## Texto de origem
= = = =

E o que é um jequitibá na desordem das coisas?

Talvez fugindo um pouco à concepção aristotélica de como organizar as idéias - em início, meio e fim -, cheguemos a um resultado partindo por outro caminho, um pouco diverso é verdade, mas com um objetivo de narrativa experimental a ponto de desafiar não só esta tendência nas ciências, como também nossos próprios prismas de observação e reelaboração do apreendido e dele nossas representações.
Com o acirramento da implementação das políticas neoliberalizantes na maior parte dos países da América Latina e, principalmente no Brasil, um dos setores mais afetados e que já podemos notar com consciência de época, tal é sua perniciosidade, foi o campo da Educação como um todo.
O modelo implantado no Brasil tem pressupostos básicos ao seu funcionamento, onde as políticas públicas de caráter social são deixadas à parte, para dar lugar ao jogo de políticas que beneficiam os setores privados nacional e estrangeiro, adotando uma espécie de desobrigação do Estado de todas ações de caráter social, tendo como máxima, a política do "Estado Mínimo".
Neste sentido, a educação, tanto a pública quanto a privada, foi posta dentro dos mandamentos do modelo Neoliberal (para países pobres ou chamados bondosamente por cientistas alheios de "emergentes" ou industrializados).
Mesmo não havendo sido implantadas e levadas a cabo todas as propostas neoliberais, as conseqüências são desastrosas quando olhamos primeiro para o ensino superior, onde as universidades, faculdades, centros universitários, "fábricas de diploma", no âmbito privado, cresceram assustadoramente, a ponto de representarem, segundo dados do Ministério da Educação, 71% dos estudantes matriculados em nível superior, sem levar em consideração as pós-graduações. Aos 29% dos estudantes da rede pública (CEFET’s, universidades federais, estaduais e municipais) sobraram o descaso e a falta de investimento em ensino, pesquisa, extensão e capacitação do corpo docente, e ainda uma aceleração do processo privatizante, no tocante a cobrança de taxas e aumento de fundações de direito privado dentro das universidades públicas, principalmente nas áreas de maior interesse do mercado financeiro.

= = = =

## Dados fornecidos
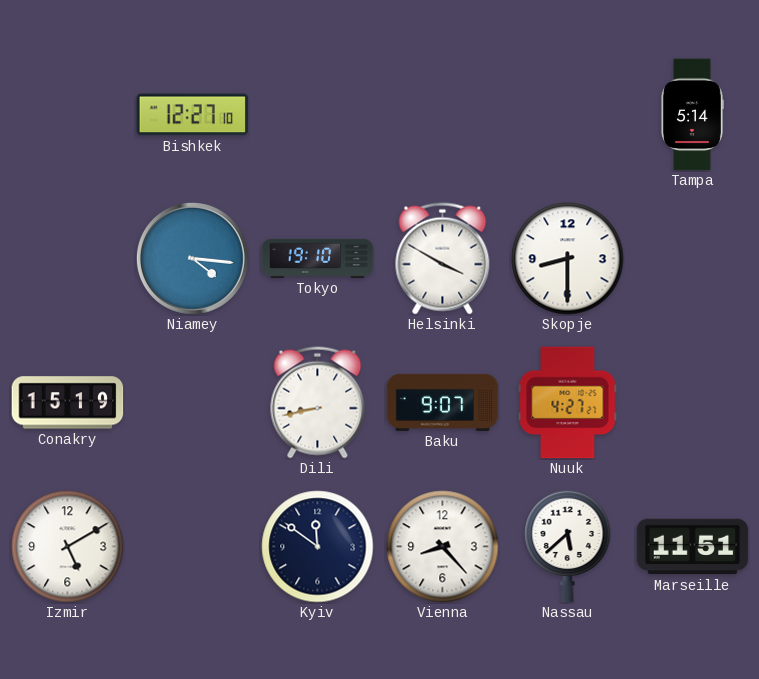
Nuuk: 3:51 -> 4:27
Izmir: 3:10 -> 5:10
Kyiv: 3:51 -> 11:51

= = = =

## Tarefas
• a. Responda a estas perguntas sobre o texto sobre educação:
(i) De que concepção de organização das ideias o texto diz se afastar um pouco?
(ii) Qual é a máxima adotada pelo modelo implantado no Brasil?
(iii) Segundo dados do Ministério da Educação, que porcentagem dos estudantes matriculados em nível superior corresponde à rede privada?
• b. Transcreva do texto sobre educação o trecho entre "E o que é um" e "como um todo.", inclusive.
• c. Traduza para o inglês esta frase do texto sobre educação: "Com o acirramento da implementação das políticas neoliberalizantes na maior parte dos países da América Latina e, principalmente no Brasil, um dos setores mais afetados e que já podemos notar com consciência de época, tal é sua perniciosidade, foi o campo da Educação como um todo."
Baseie-se apenas no texto sobre educação, e não no material.

## Respostas
• a.
(i) A concepção aristotélica: início, meio e fim.
(ii) A política do "Estado Mínimo".
(iii) 71%.

• b.
E o que é um jequitibá na desordem das coisas?

Talvez fugindo um pouco à concepção aristotélica de como organizar as idéias - em início, meio e fim -, cheguemos a um resultado partindo por outro caminho, um pouco diverso é verdade, mas com um objetivo de narrativa experimental a ponto de desafiar não só esta tendência nas ciências, como também nossos próprios prismas de observação e reelaboração do apreendido e dele nossas representações.
Com o acirramento da implementação das políticas neoliberalizantes na maior parte dos países da América Latina e, principalmente no Brasil, um dos setores mais afetados e que já podemos notar com consciência de época, tal é sua perniciosidade, foi o campo da Educação como um todo.

• c. With the intensification of the implementation of neoliberalizing policies in most Latin American countries and, above all, in Brazil, one of the most affected sectors, and one we can already perceive with an awareness of the times, such is its harmfulness, was the field of Education as a whole.